Но помимо этих двух расхожих мнений существовало еще одно — местной щебеталки Лолы-Дили-Бош. В семьдесят четвертом году на православную Пасху, после дождя, который, казалось, лил целый год, в дверях государственной, а на самом деле Лолиной парикмахерской возник молоденький мент с комсомольским значком на груди. Это она посоветовала ему значок с «кечаль башем» (лысоголовым) немедленно снять, а вместо него начать отпускать усы как у Омара Шарифа — для острастки близлежащего (гм-гм) чрезмерно удалого населения, усы, с которыми он по сей день не расстается и от которых Лола-Пустой-Язык в восторге всякий раз, стоит теперь уже седовласому блюстителю порядка занять старое парикмахерское кресло.
Существуют также мнения Додика, хозяина швейного ателье, когда он пошил первый раз менту бостоновые брюки с манжетами, и мнение дяди Рамиза — владельца газетного киоска, одного из первых продавцов ныне популярного в народе «Коктейль-Дайджеста». Но этих двоих никто никогда всерьез не воспринимал, возможно, потому, что они сами никогда никого всерьез не воспринимали, разумеется, кроме все того же участкового и пары-тройки чопорных партийных бонз, представленных, главным образом, в виде первомайских погрудных портретов, что никак не мешало им в полный рост наведываться в душные многопроходные сны Додика и дяди Рамиза.
Впрочем, разве так уж важно сейчас, когда и откуда явился к нам этот Цветок-Ребенок, важно, что все знают, когда и по какой причине лишился он авторитета в нашем не простом районе и когда судьба вновь сжалилась над ним.

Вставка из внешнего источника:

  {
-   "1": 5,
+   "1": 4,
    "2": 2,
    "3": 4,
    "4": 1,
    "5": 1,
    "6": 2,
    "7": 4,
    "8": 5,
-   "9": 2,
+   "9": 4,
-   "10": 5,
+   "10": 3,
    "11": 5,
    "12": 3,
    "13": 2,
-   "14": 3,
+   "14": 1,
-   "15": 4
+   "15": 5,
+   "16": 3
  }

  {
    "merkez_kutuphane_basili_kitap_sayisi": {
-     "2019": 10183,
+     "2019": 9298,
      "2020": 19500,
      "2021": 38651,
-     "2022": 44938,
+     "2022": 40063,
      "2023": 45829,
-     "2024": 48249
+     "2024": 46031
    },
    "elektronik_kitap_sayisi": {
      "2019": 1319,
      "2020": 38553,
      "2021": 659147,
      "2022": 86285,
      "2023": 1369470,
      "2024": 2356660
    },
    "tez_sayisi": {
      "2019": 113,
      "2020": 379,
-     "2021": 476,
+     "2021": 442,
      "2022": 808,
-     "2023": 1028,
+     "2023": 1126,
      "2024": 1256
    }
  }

Впрочем, довольно об окружении, тем более что сам майор милиции товарищ Ахмедов, для всего Октябрьского района города Баку просто Гюль-Бала, своего отношения к этому окружению не скрывал ни раньше — в брежневско-андроповские времена, ни тем более в пору межвластия.

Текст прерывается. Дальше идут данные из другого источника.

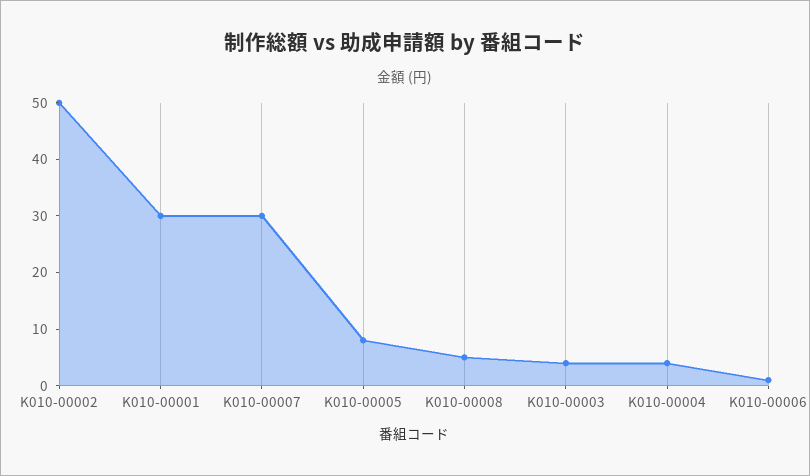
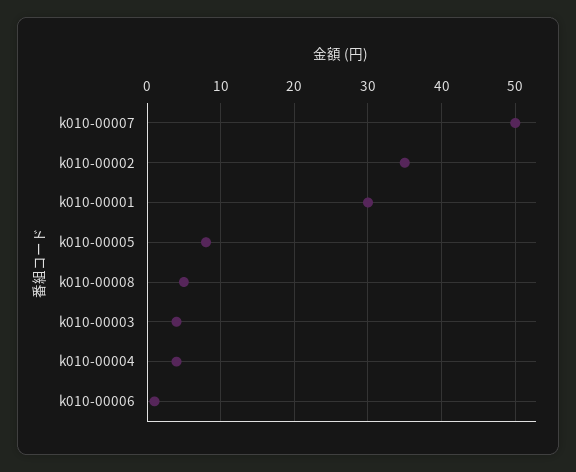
  {
-   "K010-00002": 50,
+   "K010-00002": 35,
    "K010-00001": 30,
-   "K010-00007": 30,
+   "K010-00007": 50,
    "K010-00005": 8,
    "K010-00008": 5,
    "K010-00003": 4,
    "K010-00004": 4,
    "K010-00006": 1
  }

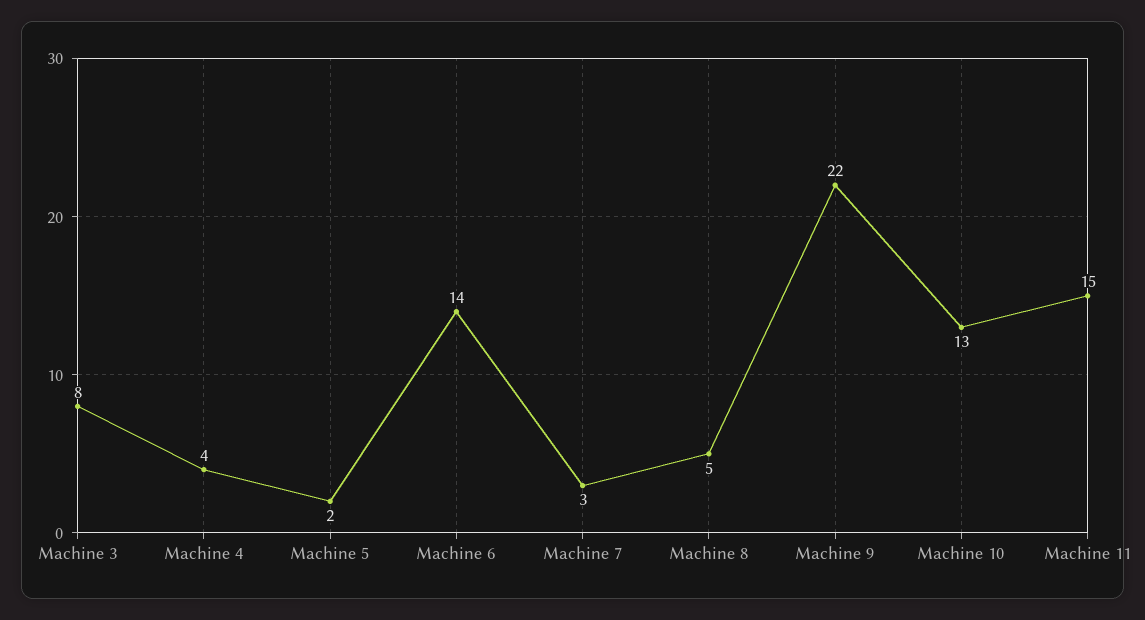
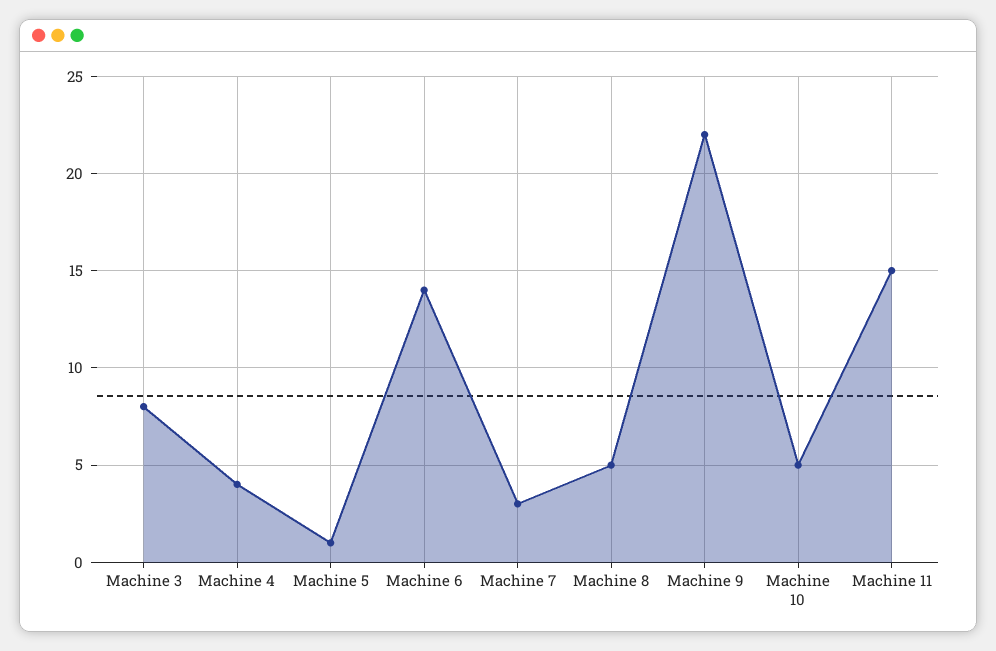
  {
    "Machine 3": 8,
    "Machine 4": 4,
-   "Machine 5": 2,
+   "Machine 5": 1,
    "Machine 6": 14,
    "Machine 7": 3,
    "Machine 8": 5,
    "Machine 9": 22,
-   "Machine 10": 13,
+   "Machine 10": 5,
    "Machine 11": 15
  }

Когда начальников становится столько же, сколько подчиненных, когда откладывать непоправимое уже нельзя, когда каждый начинает говорить на языке, который в состоянии понять лишь он сам, когда условным становится все, что ранее принималось за основу, когда для одних — утром хорошо, вечером еще лучше, а для других — «будет утро, будет и вечер», люди начинают срываться с насиженных мест, оставляя в теплых обжитых углах приметы прошлой жизни. Они отправляются туда, где их никто не ждет, и становятся там теми, кем никогда бы не стали, не смени они однажды мебель, улицу, город…

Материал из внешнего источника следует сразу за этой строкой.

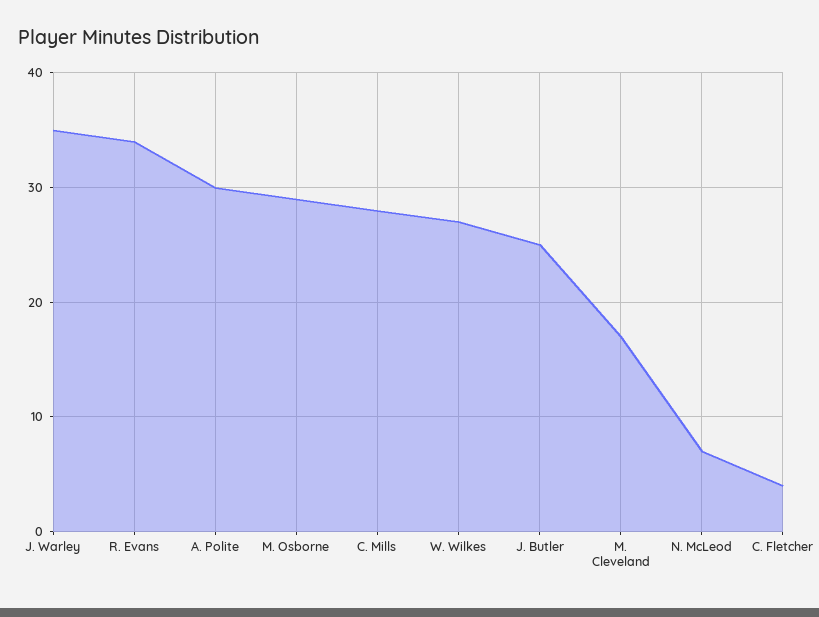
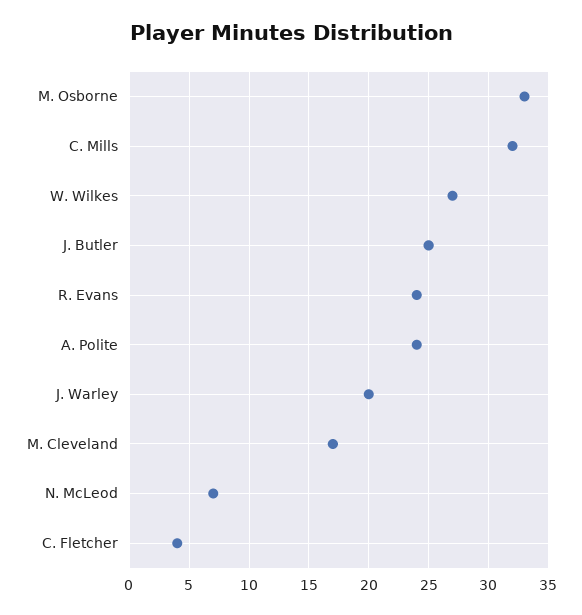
  {
-   "J. Warley": 35,
+   "J. Warley": 20,
-   "R. Evans": 34,
+   "R. Evans": 24,
-   "A. Polite": 30,
+   "A. Polite": 24,
-   "M. Osborne": 29,
+   "M. Osborne": 33,
-   "C. Mills": 28,
+   "C. Mills": 32,
    "W. Wilkes": 27,
    "J. Butler": 25,
    "M. Cleveland": 17,
    "N. McLeod": 7,
    "C. Fletcher": 4
  }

Разобранная, прислоненная к голым стенам старая румынская мебель стояла как гражданский долг. Точно так же, прислоненными к стене, стояли фамильные гедабегские ковры, словно священные иудейские свитки, и тоже говорили о долге, только на сей раз уже о вечном долге. Повсюду тюки, коробки, перевязанные веревками, обклеенные скотчем, на диване без боковин и днища — стулья с кухонными табуретками… Телефон — на полу, рядом с матрасом, на котором провели беспокойную ночь он и она — Гюль-Бала и Марзия.